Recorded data

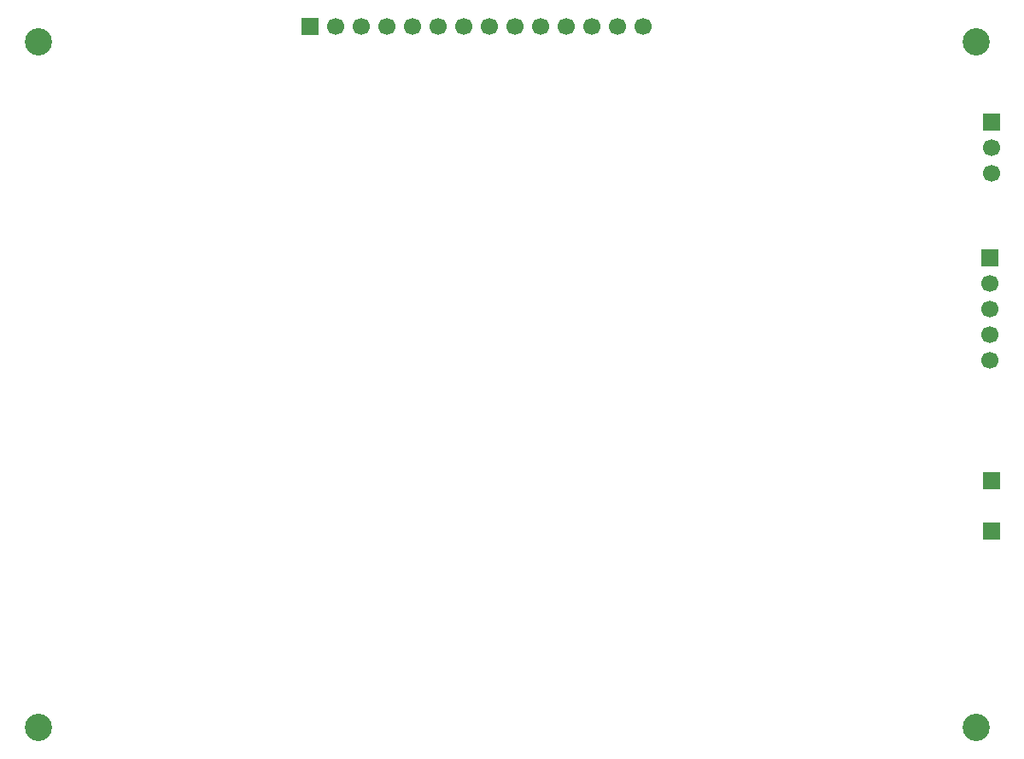
<source format=gbr>
%TF.GenerationSoftware,KiCad,Pcbnew,9.0.2*%
%TF.CreationDate,2025-07-03T12:00:23+02:00*%
%TF.ProjectId,gp-bbq20kbd-breakout-board,67702d62-6271-4323-906b-62642d627265,rev?*%
%TF.SameCoordinates,Original*%
%TF.FileFunction,Soldermask,Bot*%
%TF.FilePolarity,Negative*%
%FSLAX46Y46*%
G04 Gerber Fmt 4.6, Leading zero omitted, Abs format (unit mm)*
G04 Created by KiCad (PCBNEW 9.0.2) date 2025-07-03 12:00:23*
%MOMM*%
%LPD*%
G01*
G04 APERTURE LIST*
%ADD10C,2.700000*%
%ADD11R,1.700000X1.700000*%
%ADD12C,1.700000*%
G04 APERTURE END LIST*
D10*
%TO.C,H3*%
X93500000Y-121500000D03*
%TD*%
D11*
%TO.C,J5*%
X188000000Y-97000000D03*
%TD*%
D10*
%TO.C,H1*%
X186500000Y-53500000D03*
%TD*%
D11*
%TO.C,J3*%
X187900000Y-74920000D03*
D12*
X187900000Y-77460000D03*
X187900000Y-80000000D03*
X187900000Y-82540000D03*
X187900000Y-85080000D03*
%TD*%
D10*
%TO.C,H2*%
X93500000Y-53500000D03*
%TD*%
D11*
%TO.C,J1*%
X188000000Y-61460000D03*
D12*
X188000000Y-64000000D03*
X188000000Y-66540000D03*
%TD*%
D10*
%TO.C,H4*%
X186500000Y-121500000D03*
%TD*%
D11*
%TO.C,J2*%
X120490000Y-52000000D03*
D12*
X123030000Y-52000000D03*
X125570000Y-52000000D03*
X128110000Y-52000000D03*
X130650000Y-52000000D03*
X133190000Y-52000000D03*
X135730000Y-52000000D03*
X138270000Y-52000000D03*
X140810000Y-52000000D03*
X143350000Y-52000000D03*
X145890000Y-52000000D03*
X148430000Y-52000000D03*
X150970000Y-52000000D03*
X153510000Y-52000000D03*
%TD*%
D11*
%TO.C,J4*%
X188000000Y-102000000D03*
%TD*%
M02*

</source>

PROBLEM REQUIREMENTS: The records above must be copied exactly, with no pictures carried over.

RESPONSE:
<source format=gbr>
%TF.GenerationSoftware,KiCad,Pcbnew,9.0.2*%
%TF.CreationDate,2025-07-03T12:00:23+02:00*%
%TF.ProjectId,gp-bbq20kbd-breakout-board,67702d62-6271-4323-906b-62642d627265,rev?*%
%TF.SameCoordinates,Original*%
%TF.FileFunction,Soldermask,Bot*%
%TF.FilePolarity,Negative*%
%FSLAX46Y46*%
G04 Gerber Fmt 4.6, Leading zero omitted, Abs format (unit mm)*
G04 Created by KiCad (PCBNEW 9.0.2) date 2025-07-03 12:00:23*
%MOMM*%
%LPD*%
G01*
G04 APERTURE LIST*
%ADD10C,2.700000*%
%ADD11R,1.700000X1.700000*%
%ADD12C,1.700000*%
G04 APERTURE END LIST*
D10*
%TO.C,H3*%
X93500000Y-121500000D03*
%TD*%
D11*
%TO.C,J5*%
X188000000Y-97000000D03*
%TD*%
D10*
%TO.C,H1*%
X186500000Y-53500000D03*
%TD*%
D11*
%TO.C,J3*%
X187900000Y-74920000D03*
D12*
X187900000Y-77460000D03*
X187900000Y-80000000D03*
X187900000Y-82540000D03*
X187900000Y-85080000D03*
%TD*%
D10*
%TO.C,H2*%
X93500000Y-53500000D03*
%TD*%
D11*
%TO.C,J1*%
X188000000Y-61460000D03*
D12*
X188000000Y-64000000D03*
X188000000Y-66540000D03*
%TD*%
D10*
%TO.C,H4*%
X186500000Y-121500000D03*
%TD*%
D11*
%TO.C,J2*%
X120490000Y-52000000D03*
D12*
X123030000Y-52000000D03*
X125570000Y-52000000D03*
X128110000Y-52000000D03*
X130650000Y-52000000D03*
X133190000Y-52000000D03*
X135730000Y-52000000D03*
X138270000Y-52000000D03*
X140810000Y-52000000D03*
X143350000Y-52000000D03*
X145890000Y-52000000D03*
X148430000Y-52000000D03*
X150970000Y-52000000D03*
X153510000Y-52000000D03*
%TD*%
D11*
%TO.C,J4*%
X188000000Y-102000000D03*
%TD*%
M02*

</source>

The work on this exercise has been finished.